> _Your objective_:
Extract the opening line of the entries and every line after it, stopping at and including the line that contains "X494036Y572769D01*". Do not include pictures.

> _Provided records_:
━━━━━━━━━━━━━━━━━━━━
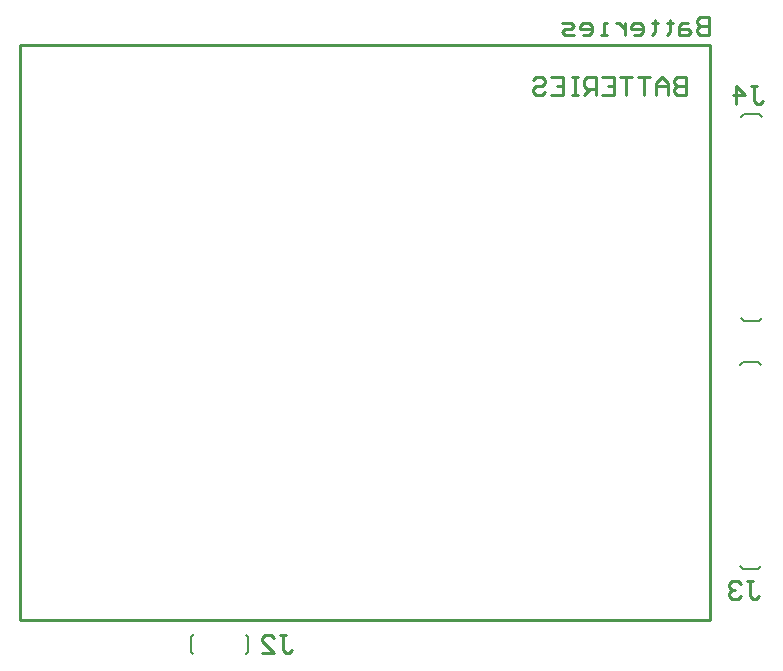
<source format=gbo>
G04 Layer_Color=32896*
%FSLAX44Y44*%
%MOMM*%
G71*
G01*
G75*
%ADD34C,0.1270*%
%ADD38C,0.2540*%
D34*
X625150Y320040D02*
X637850D01*
X622610Y322580D02*
X625150Y320040D01*
X622610Y492760D02*
X625150Y495300D01*
X637850D01*
Y320040D02*
X640390Y322580D01*
X637850Y495300D02*
X640390Y492760D01*
X624840Y110490D02*
X637540D01*
X622300Y113030D02*
X624840Y110490D01*
X622300Y283210D02*
X624840Y285750D01*
X637540D01*
Y110490D02*
X640080Y113030D01*
X637540Y285750D02*
X640080Y283210D01*
X157480Y40170D02*
X159385Y38266D01*
X157480Y52870D02*
X160020Y55410D01*
X157480Y40170D02*
Y52870D01*
X203835Y54776D02*
X205740Y52870D01*
Y40170D02*
Y52870D01*
X203835Y38266D02*
X205740Y40170D01*
D38*
X596900Y67310D02*
Y553720D01*
X12700Y67310D02*
X596900D01*
X12700D02*
Y553720D01*
X596900D01*
X631166Y519428D02*
X636245D01*
X633706D01*
Y506732D01*
X636245Y504193D01*
X638784D01*
X641323Y506732D01*
X618471Y504193D02*
Y519428D01*
X626088Y511810D01*
X615932D01*
X232413Y54605D02*
X237492D01*
X234953D01*
Y41909D01*
X237492Y39370D01*
X240031D01*
X242570Y41909D01*
X217178Y39370D02*
X227335D01*
X217178Y49527D01*
Y52066D01*
X219717Y54605D01*
X224796D01*
X227335Y52066D01*
X627858Y100325D02*
X632936D01*
X630397D01*
Y87629D01*
X632936Y85090D01*
X635475D01*
X638014Y87629D01*
X622779Y97786D02*
X620240Y100325D01*
X615162D01*
X612622Y97786D01*
Y95247D01*
X615162Y92708D01*
X617701D01*
X615162D01*
X612622Y90168D01*
Y87629D01*
X615162Y85090D01*
X620240D01*
X622779Y87629D01*
X595603Y577848D02*
Y562613D01*
X587986D01*
X585447Y565152D01*
Y567691D01*
X587986Y570230D01*
X595603D01*
X587986D01*
X585447Y572769D01*
Y575308D01*
X587986Y577848D01*
X595603D01*
X577829Y572769D02*
X572751D01*
X570211Y570230D01*
Y562613D01*
X577829D01*
X580368Y565152D01*
X577829Y567691D01*
X570211D01*
X562594Y575308D02*
Y572769D01*
X565133D01*
X560055D01*
X562594D01*
Y565152D01*
X560055Y562613D01*
X549898Y575308D02*
Y572769D01*
X552437D01*
X547359D01*
X549898D01*
Y565152D01*
X547359Y562613D01*
X532124D02*
X537202D01*
X539741Y565152D01*
Y570230D01*
X537202Y572769D01*
X532124D01*
X529585Y570230D01*
Y567691D01*
X539741D01*
X524506Y572769D02*
Y562613D01*
Y567691D01*
X521967Y570230D01*
X519428Y572769D01*
X516889D01*
X509271Y562613D02*
X504193D01*
X506732D01*
Y572769D01*
X509271D01*
X488958Y562613D02*
X494036D01*
X496575Y565152D01*
Y570230D01*
X494036Y572769D01*
X488958D01*
X486419Y570230D01*
Y567691D01*
X496575D01*
X481340Y562613D02*
X473723D01*
X471184Y565152D01*
X473723Y567691D01*
X478801D01*
X481340Y570230D01*
X478801Y572769D01*
X471184D01*
X576580Y527045D02*
Y511810D01*
X568963D01*
X566423Y514349D01*
Y516888D01*
X568963Y519427D01*
X576580D01*
X568963D01*
X566423Y521967D01*
Y524506D01*
X568963Y527045D01*
X576580D01*
X561345Y511810D02*
Y521967D01*
X556267Y527045D01*
X551188Y521967D01*
Y511810D01*
Y519427D01*
X561345D01*
X546110Y527045D02*
X535953D01*
X541031D01*
Y511810D01*
X530875Y527045D02*
X520718D01*
X525796D01*
Y511810D01*
X505483Y527045D02*
X515640D01*
Y511810D01*
X505483D01*
X515640Y519427D02*
X510561D01*
X500405Y511810D02*
Y527045D01*
X492787D01*
X490248Y524506D01*
Y519427D01*
X492787Y516888D01*
X500405D01*
X495326D02*
X490248Y511810D01*
X485170Y527045D02*
X480091D01*
X482630D01*
Y511810D01*
X485170D01*
X480091D01*
X462317Y527045D02*
X472474D01*
Y511810D01*
X462317D01*
X472474Y519427D02*
X467395D01*
X447082Y524506D02*
X449621Y527045D01*
X454699D01*
X457239Y524506D01*
Y521967D01*
X454699Y519427D01*
X449621D01*
X447082Y516888D01*
Y514349D01*
X449621Y511810D01*
X454699D01*
X457239Y514349D01*
M02*

</source>
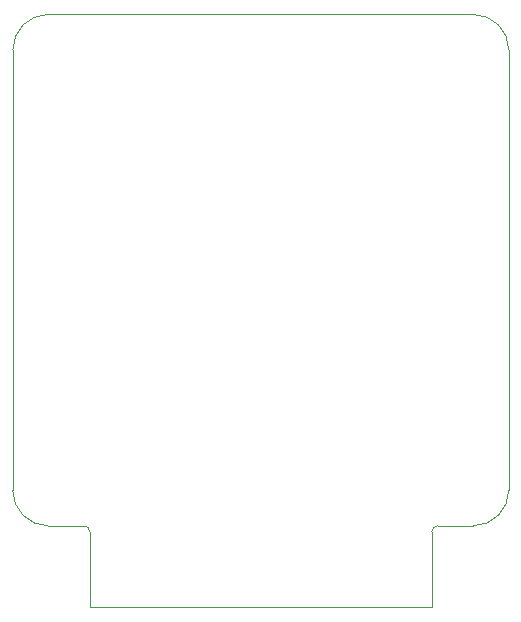
<source format=gbr>
%TF.GenerationSoftware,KiCad,Pcbnew,5.1.6-c6e7f7d~87~ubuntu19.10.1*%
%TF.CreationDate,2021-03-04T23:01:58-05:00*%
%TF.ProjectId,daedalus,64616564-616c-4757-932e-6b696361645f,v1.0*%
%TF.SameCoordinates,Original*%
%TF.FileFunction,Profile,NP*%
%FSLAX46Y46*%
G04 Gerber Fmt 4.6, Leading zero omitted, Abs format (unit mm)*
G04 Created by KiCad (PCBNEW 5.1.6-c6e7f7d~87~ubuntu19.10.1) date 2021-03-04 23:01:58*
%MOMM*%
%LPD*%
G01*
G04 APERTURE LIST*
%TA.AperFunction,Profile*%
%ADD10C,0.050000*%
%TD*%
G04 APERTURE END LIST*
D10*
X125953520Y-75407520D02*
X161945321Y-75407504D01*
X158429960Y-125567440D02*
X129473960Y-125567440D01*
X158429960Y-119197120D02*
X158429960Y-125567440D01*
X129473960Y-119212360D02*
X129473960Y-125567440D01*
X158429960Y-119197120D02*
G75*
G02*
X158932880Y-118694200I502920J0D01*
G01*
X128971040Y-118709440D02*
G75*
G02*
X129473960Y-119212360I0J-502920D01*
G01*
X161940244Y-118693917D02*
X158932880Y-118694200D01*
X125963680Y-118709440D02*
X128971040Y-118709440D01*
X164952680Y-115676680D02*
G75*
G02*
X161940244Y-118693917I-3012436J-4797D01*
G01*
X125963680Y-118709440D02*
G75*
G02*
X122946160Y-115691920I0J3017520D01*
G01*
X122946160Y-78414880D02*
X122946160Y-115691920D01*
X164952679Y-78404721D02*
X164952680Y-115676680D01*
X161945321Y-75407504D02*
G75*
G02*
X164952679Y-78404721I-1J-3007376D01*
G01*
X122946160Y-78414880D02*
G75*
G02*
X125953520Y-75407520I3007360J0D01*
G01*
M02*

</source>
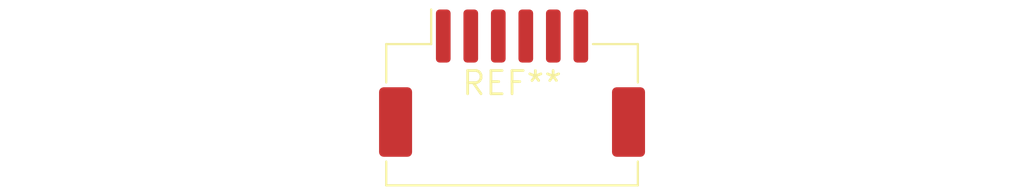
<source format=kicad_pcb>
(kicad_pcb (version 20240108) (generator pcbnew)

  (general
    (thickness 1.6)
  )

  (paper "A4")
  (layers
    (0 "F.Cu" signal)
    (31 "B.Cu" signal)
    (32 "B.Adhes" user "B.Adhesive")
    (33 "F.Adhes" user "F.Adhesive")
    (34 "B.Paste" user)
    (35 "F.Paste" user)
    (36 "B.SilkS" user "B.Silkscreen")
    (37 "F.SilkS" user "F.Silkscreen")
    (38 "B.Mask" user)
    (39 "F.Mask" user)
    (40 "Dwgs.User" user "User.Drawings")
    (41 "Cmts.User" user "User.Comments")
    (42 "Eco1.User" user "User.Eco1")
    (43 "Eco2.User" user "User.Eco2")
    (44 "Edge.Cuts" user)
    (45 "Margin" user)
    (46 "B.CrtYd" user "B.Courtyard")
    (47 "F.CrtYd" user "F.Courtyard")
    (48 "B.Fab" user)
    (49 "F.Fab" user)
    (50 "User.1" user)
    (51 "User.2" user)
    (52 "User.3" user)
    (53 "User.4" user)
    (54 "User.5" user)
    (55 "User.6" user)
    (56 "User.7" user)
    (57 "User.8" user)
    (58 "User.9" user)
  )

  (setup
    (pad_to_mask_clearance 0)
    (pcbplotparams
      (layerselection 0x00010fc_ffffffff)
      (plot_on_all_layers_selection 0x0000000_00000000)
      (disableapertmacros false)
      (usegerberextensions false)
      (usegerberattributes false)
      (usegerberadvancedattributes false)
      (creategerberjobfile false)
      (dashed_line_dash_ratio 12.000000)
      (dashed_line_gap_ratio 3.000000)
      (svgprecision 4)
      (plotframeref false)
      (viasonmask false)
      (mode 1)
      (useauxorigin false)
      (hpglpennumber 1)
      (hpglpenspeed 20)
      (hpglpendiameter 15.000000)
      (dxfpolygonmode false)
      (dxfimperialunits false)
      (dxfusepcbnewfont false)
      (psnegative false)
      (psa4output false)
      (plotreference false)
      (plotvalue false)
      (plotinvisibletext false)
      (sketchpadsonfab false)
      (subtractmaskfromsilk false)
      (outputformat 1)
      (mirror false)
      (drillshape 1)
      (scaleselection 1)
      (outputdirectory "")
    )
  )

  (net 0 "")

  (footprint "JST_ZE_SM06B-ZESS-TB_1x06-1MP_P1.50mm_Horizontal" (layer "F.Cu") (at 0 0))

)

</source>
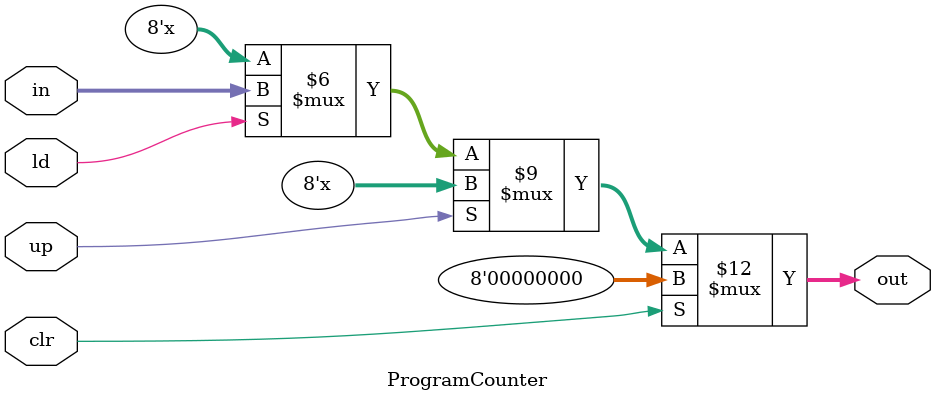
<source format=v>
`timescale 1ns / 1ps

module ProgramCounter(ld, clr, up, in, out);
    input wire ld, clr, up;
    input [7:0] in;
    output reg [7:0] out;
    
    always @(*) begin
        if(clr == 1'b1) begin
            out <= 8'b00000000;
        end
        else if(up == 1'b1) begin
            out <= out + 1;
        end
        else if(ld == 1'b1) begin
            out <= in;
        end
    end
endmodule

</source>
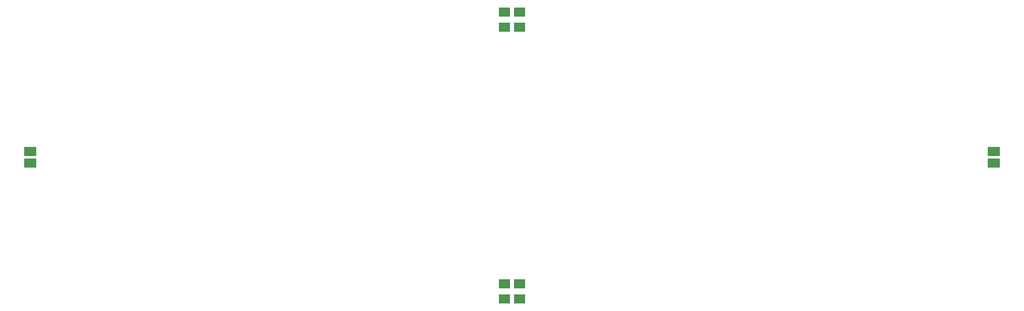
<source format=gbp>
G04 #@! TF.GenerationSoftware,KiCad,Pcbnew,(5.1.8)-1*
G04 #@! TF.CreationDate,2021-02-07T23:28:57+01:00*
G04 #@! TF.ProjectId,Breadboard 830,42726561-6462-46f6-9172-64203833302e,rev?*
G04 #@! TF.SameCoordinates,Original*
G04 #@! TF.FileFunction,Paste,Bot*
G04 #@! TF.FilePolarity,Positive*
%FSLAX46Y46*%
G04 Gerber Fmt 4.6, Leading zero omitted, Abs format (unit mm)*
G04 Created by KiCad (PCBNEW (5.1.8)-1) date 2021-02-07 23:28:57*
%MOMM*%
%LPD*%
G01*
G04 APERTURE LIST*
%ADD10R,1.900000X1.600000*%
%ADD11R,2.000000X1.500000*%
G04 APERTURE END LIST*
D10*
X166370000Y-71120000D03*
X163830000Y-71120000D03*
X166370000Y-73660000D03*
X163830000Y-73660000D03*
X166370000Y-116840000D03*
X163830000Y-116840000D03*
X166370000Y-119380000D03*
X163830000Y-119380000D03*
D11*
X84074000Y-96520000D03*
X84074000Y-94615000D03*
X246126000Y-96520000D03*
X246126000Y-94615000D03*
M02*

</source>
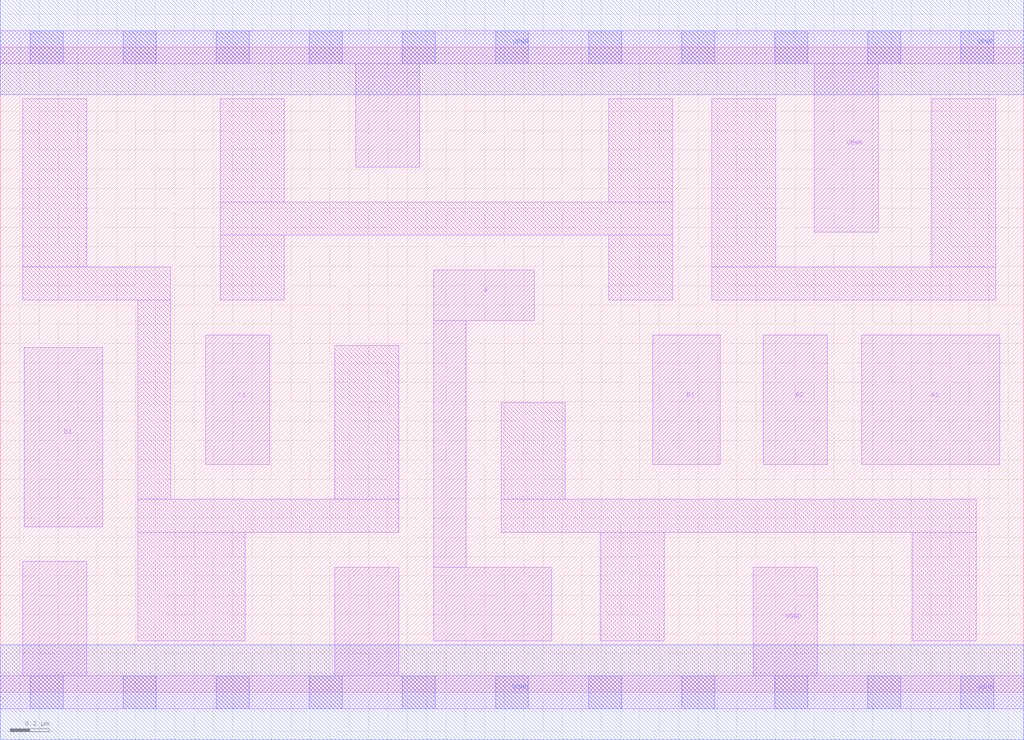
<source format=lef>
# Copyright 2020 The SkyWater PDK Authors
#
# Licensed under the Apache License, Version 2.0 (the "License");
# you may not use this file except in compliance with the License.
# You may obtain a copy of the License at
#
#     https://www.apache.org/licenses/LICENSE-2.0
#
# Unless required by applicable law or agreed to in writing, software
# distributed under the License is distributed on an "AS IS" BASIS,
# WITHOUT WARRANTIES OR CONDITIONS OF ANY KIND, either express or implied.
# See the License for the specific language governing permissions and
# limitations under the License.
#
# SPDX-License-Identifier: Apache-2.0

VERSION 5.7 ;
  NAMESCASESENSITIVE ON ;
  NOWIREEXTENSIONATPIN ON ;
  DIVIDERCHAR "/" ;
  BUSBITCHARS "[]" ;
UNITS
  DATABASE MICRONS 200 ;
END UNITS
MACRO sky130_fd_sc_lp__a2111o_lp
  CLASS CORE ;
  SOURCE USER ;
  FOREIGN sky130_fd_sc_lp__a2111o_lp ;
  ORIGIN  0.000000  0.000000 ;
  SIZE  5.280000 BY  3.330000 ;
  SYMMETRY X Y R90 ;
  SITE unit ;
  PIN A1
    ANTENNAGATEAREA  0.313000 ;
    DIRECTION INPUT ;
    USE SIGNAL ;
    PORT
      LAYER li1 ;
        RECT 4.445000 1.175000 5.155000 1.845000 ;
    END
  END A1
  PIN A2
    ANTENNAGATEAREA  0.313000 ;
    DIRECTION INPUT ;
    USE SIGNAL ;
    PORT
      LAYER li1 ;
        RECT 3.935000 1.175000 4.265000 1.845000 ;
    END
  END A2
  PIN B1
    ANTENNAGATEAREA  0.376000 ;
    DIRECTION INPUT ;
    USE SIGNAL ;
    PORT
      LAYER li1 ;
        RECT 3.365000 1.175000 3.715000 1.845000 ;
    END
  END B1
  PIN C1
    ANTENNAGATEAREA  0.376000 ;
    DIRECTION INPUT ;
    USE SIGNAL ;
    PORT
      LAYER li1 ;
        RECT 1.060000 1.175000 1.390000 1.845000 ;
    END
  END C1
  PIN D1
    ANTENNAGATEAREA  0.376000 ;
    DIRECTION INPUT ;
    USE SIGNAL ;
    PORT
      LAYER li1 ;
        RECT 0.125000 0.855000 0.530000 1.780000 ;
    END
  END D1
  PIN X
    ANTENNADIFFAREA  0.404700 ;
    DIRECTION OUTPUT ;
    USE SIGNAL ;
    PORT
      LAYER li1 ;
        RECT 2.235000 0.265000 2.845000 0.645000 ;
        RECT 2.235000 0.645000 2.405000 1.920000 ;
        RECT 2.235000 1.920000 2.755000 2.180000 ;
    END
  END X
  PIN VGND
    DIRECTION INOUT ;
    USE GROUND ;
    PORT
      LAYER li1 ;
        RECT 0.000000 -0.085000 5.280000 0.085000 ;
        RECT 0.115000  0.085000 0.445000 0.675000 ;
        RECT 1.725000  0.085000 2.055000 0.645000 ;
        RECT 3.885000  0.085000 4.215000 0.645000 ;
      LAYER mcon ;
        RECT 0.155000 -0.085000 0.325000 0.085000 ;
        RECT 0.635000 -0.085000 0.805000 0.085000 ;
        RECT 1.115000 -0.085000 1.285000 0.085000 ;
        RECT 1.595000 -0.085000 1.765000 0.085000 ;
        RECT 2.075000 -0.085000 2.245000 0.085000 ;
        RECT 2.555000 -0.085000 2.725000 0.085000 ;
        RECT 3.035000 -0.085000 3.205000 0.085000 ;
        RECT 3.515000 -0.085000 3.685000 0.085000 ;
        RECT 3.995000 -0.085000 4.165000 0.085000 ;
        RECT 4.475000 -0.085000 4.645000 0.085000 ;
        RECT 4.955000 -0.085000 5.125000 0.085000 ;
      LAYER met1 ;
        RECT 0.000000 -0.245000 5.280000 0.245000 ;
    END
  END VGND
  PIN VPWR
    DIRECTION INOUT ;
    USE POWER ;
    PORT
      LAYER li1 ;
        RECT 0.000000 3.245000 5.280000 3.415000 ;
        RECT 1.835000 2.710000 2.165000 3.245000 ;
        RECT 4.200000 2.375000 4.530000 3.245000 ;
      LAYER mcon ;
        RECT 0.155000 3.245000 0.325000 3.415000 ;
        RECT 0.635000 3.245000 0.805000 3.415000 ;
        RECT 1.115000 3.245000 1.285000 3.415000 ;
        RECT 1.595000 3.245000 1.765000 3.415000 ;
        RECT 2.075000 3.245000 2.245000 3.415000 ;
        RECT 2.555000 3.245000 2.725000 3.415000 ;
        RECT 3.035000 3.245000 3.205000 3.415000 ;
        RECT 3.515000 3.245000 3.685000 3.415000 ;
        RECT 3.995000 3.245000 4.165000 3.415000 ;
        RECT 4.475000 3.245000 4.645000 3.415000 ;
        RECT 4.955000 3.245000 5.125000 3.415000 ;
      LAYER met1 ;
        RECT 0.000000 3.085000 5.280000 3.575000 ;
    END
  END VPWR
  OBS
    LAYER li1 ;
      RECT 0.115000 2.025000 0.880000 2.195000 ;
      RECT 0.115000 2.195000 0.445000 3.065000 ;
      RECT 0.710000 0.265000 1.265000 0.825000 ;
      RECT 0.710000 0.825000 2.055000 0.995000 ;
      RECT 0.710000 0.995000 0.880000 2.025000 ;
      RECT 1.135000 2.025000 1.465000 2.360000 ;
      RECT 1.135000 2.360000 3.470000 2.530000 ;
      RECT 1.135000 2.530000 1.465000 3.065000 ;
      RECT 1.725000 0.995000 2.055000 1.790000 ;
      RECT 2.585000 0.825000 5.035000 0.995000 ;
      RECT 2.585000 0.995000 2.915000 1.495000 ;
      RECT 3.095000 0.265000 3.425000 0.825000 ;
      RECT 3.140000 2.025000 3.470000 2.360000 ;
      RECT 3.140000 2.530000 3.470000 3.065000 ;
      RECT 3.670000 2.025000 5.135000 2.195000 ;
      RECT 3.670000 2.195000 4.000000 3.065000 ;
      RECT 4.705000 0.265000 5.035000 0.825000 ;
      RECT 4.805000 2.195000 5.135000 3.065000 ;
  END
END sky130_fd_sc_lp__a2111o_lp

</source>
━━━━━━━━━━━━━━━━━━━━
> _Response_:
<source format=gbo>
G04 Layer_Color=32896*
%FSLAX44Y44*%
%MOMM*%
G71*
G01*
G75*
%ADD34C,0.1270*%
%ADD38C,0.2540*%
D34*
X625150Y320040D02*
X637850D01*
X622610Y322580D02*
X625150Y320040D01*
X622610Y492760D02*
X625150Y495300D01*
X637850D01*
Y320040D02*
X640390Y322580D01*
X637850Y495300D02*
X640390Y492760D01*
X624840Y110490D02*
X637540D01*
X622300Y113030D02*
X624840Y110490D01*
X622300Y283210D02*
X624840Y285750D01*
X637540D01*
Y110490D02*
X640080Y113030D01*
X637540Y285750D02*
X640080Y283210D01*
X157480Y40170D02*
X159385Y38266D01*
X157480Y52870D02*
X160020Y55410D01*
X157480Y40170D02*
Y52870D01*
X203835Y54776D02*
X205740Y52870D01*
Y40170D02*
Y52870D01*
X203835Y38266D02*
X205740Y40170D01*
D38*
X596900Y67310D02*
Y553720D01*
X12700Y67310D02*
X596900D01*
X12700D02*
Y553720D01*
X596900D01*
X631166Y519428D02*
X636245D01*
X633706D01*
Y506732D01*
X636245Y504193D01*
X638784D01*
X641323Y506732D01*
X618471Y504193D02*
Y519428D01*
X626088Y511810D01*
X615932D01*
X232413Y54605D02*
X237492D01*
X234953D01*
Y41909D01*
X237492Y39370D01*
X240031D01*
X242570Y41909D01*
X217178Y39370D02*
X227335D01*
X217178Y49527D01*
Y52066D01*
X219717Y54605D01*
X224796D01*
X227335Y52066D01*
X627858Y100325D02*
X632936D01*
X630397D01*
Y87629D01*
X632936Y85090D01*
X635475D01*
X638014Y87629D01*
X622779Y97786D02*
X620240Y100325D01*
X615162D01*
X612622Y97786D01*
Y95247D01*
X615162Y92708D01*
X617701D01*
X615162D01*
X612622Y90168D01*
Y87629D01*
X615162Y85090D01*
X620240D01*
X622779Y87629D01*
X595603Y577848D02*
Y562613D01*
X587986D01*
X585447Y565152D01*
Y567691D01*
X587986Y570230D01*
X595603D01*
X587986D01*
X585447Y572769D01*
Y575308D01*
X587986Y577848D01*
X595603D01*
X577829Y572769D02*
X572751D01*
X570211Y570230D01*
Y562613D01*
X577829D01*
X580368Y565152D01*
X577829Y567691D01*
X570211D01*
X562594Y575308D02*
Y572769D01*
X565133D01*
X560055D01*
X562594D01*
Y565152D01*
X560055Y562613D01*
X549898Y575308D02*
Y572769D01*
X552437D01*
X547359D01*
X549898D01*
Y565152D01*
X547359Y562613D01*
X532124D02*
X537202D01*
X539741Y565152D01*
Y570230D01*
X537202Y572769D01*
X532124D01*
X529585Y570230D01*
Y567691D01*
X539741D01*
X524506Y572769D02*
Y562613D01*
Y567691D01*
X521967Y570230D01*
X519428Y572769D01*
X516889D01*
X509271Y562613D02*
X504193D01*
X506732D01*
Y572769D01*
X509271D01*
X488958Y562613D02*
X494036D01*
X496575Y565152D01*
Y570230D01*
X494036Y572769D01*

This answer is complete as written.